Contar ao taxista que o que Perez Yoma denomina de comunidades, são redutos onde aqueles Perez Yoma de antigamente, trancaram gente que nem meu bisavô com seus parentes; comunidade que nos falamos até esquecemos que foram e tal vês continuem sendo escuros campos de refugiados.
Contar também que após a morte de meu bisavô, o meu “chedki” (avô materno), assumiu o cargo de Lonko, herdando não apenas o cargo, mas também a de ser um camponês pobre. Meu avô passou grande parte de sua vida (76 anos) percorrendo Juizados e órgãos de serviços Públicos; mesmo sem saber ler nem escrever, tomado por um câncer morreu com a tristeza de ser pobre e discriminado. Da mesma maneira que seu pai, meu avô tentou recuperar aquilo que lhe pertencia e lhe foi tirado, queria projetar um futuro aos seus 13 filhos, sem conseguir nada e o esforço arranco-lhe a vida.
Contar que Jacinta a mais velha de suas filhas era seu xodó, a mais mimada, e sofreu muito quando aos l7 anos ela decidiu ir à capital Santiago, para estudar e trabalhar. Gostaria de contar ao taxista que a jovem culta e bonita, Jacinta viria a ser minha querida mãe; esta mesma que não duvidou ao decidir largar uma bolsa de estudos lá nos Estados Unidos, para ficar trabalhando de doméstica, de sol a sol. A única maneira de ajudar na educação dos seus irmãos. Foi assim que conheceu e namorou meu pai, que na primeira oportunidade retornam ao Sul, e nos anos setenta nasceram: Maria Elena, Alejandra, e o passageiro que naquele dia chuvoso embarcou no aeroporto.
Maria Elena mora em Londres, faz 15 anos. Alejandra, a queridinha do papai, hoje é destaque doutorando no campo da medicina; e aquele seu passageiro, transita hoje pela vida como jornalista e homem de comunicação.
Penso eu, se é possível que pela dolorosa historia que hoje comparto com você, possa respeitar-me, lhe convido para conviver em paz e tratarmos de igual para igual.
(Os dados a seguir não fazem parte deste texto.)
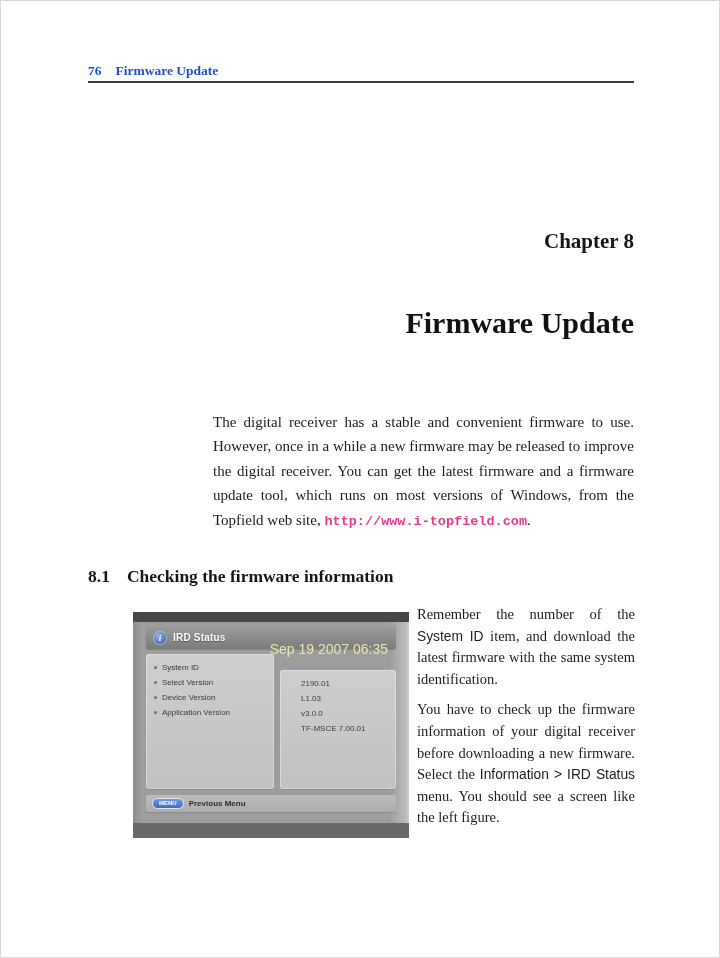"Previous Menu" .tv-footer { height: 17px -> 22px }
Nos dois adoramos os nossos filhos, os dois desejamos o melhor para nossas famílias, também nos dois gostaríamos de viver numa terra de paz, inclusive nos dois torcemos para que o Deporte Temuco tenha uma boa temporada. Então existe a possibilidade de botar acento naquilo que no une? E não nas coisas que nos fragmentem.
Não responda de imediato, contem-me primeiro sobre você, dos seus pais, seus avôs, gostaria saber parte de sua historia, atreva-se e não sinta medo; porque as próximas cervejas saem por minha conta; eu lhe diria.
DIALOGO (não concluído) ENTRE UM INDIO MAPUCHE, E UM MOTORISTA DE TAXI.